(Collected data)
┄┄┄┄┄┄┄┄┄┄

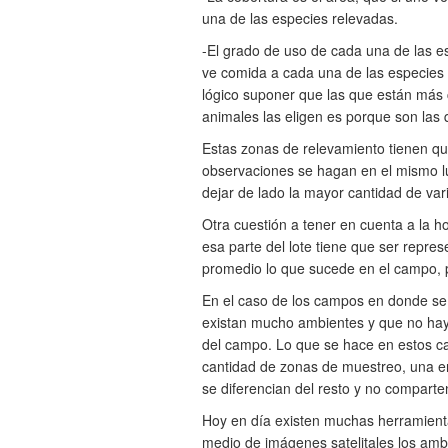
una de las especies relevadas.
-El grado de uso de cada una de las es
ve comida a cada una de las especies y
lógico suponer que las que están más c
animales las eligen es porque son las 
Estas zonas de relevamiento tienen qu
observaciones se hagan en el mismo lug
dejar de lado la mayor cantidad de vari
Otra cuestión a tener en cuenta a la h
esa parte del lote tiene que ser repres
promedio lo que sucede en el campo, 
En el caso de los campos en donde se 
existan mucho ambientes y que no haya
del campo. Lo que se hace en estos c
cantidad de zonas de muestreo, una 
se diferencian del resto y no comparte
Hoy en día existen muchas herramient
medio de imágenes satelitales los ambi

┄┄┄┄┄┄┄┄┄┄

* **EXERCISE REQUIREMENTS**: Your answer is an exact copy of the records above, stripped of pictures.

* **REPLY TO THE EXERCISE**:
una de las especies relevadas.
-El grado de uso de cada una de las es
ve comida a cada una de las especies y
lógico suponer que las que están más c
animales las eligen es porque son las 
Estas zonas de relevamiento tienen qu
observaciones se hagan en el mismo lug
dejar de lado la mayor cantidad de vari
Otra cuestión a tener en cuenta a la h
esa parte del lote tiene que ser repres
promedio lo que sucede en el campo, 
En el caso de los campos en donde se 
existan mucho ambientes y que no haya
del campo. Lo que se hace en estos c
cantidad de zonas de muestreo, una 
se diferencian del resto y no comparte
Hoy en día existen muchas herramient
medio de imágenes satelitales los ambi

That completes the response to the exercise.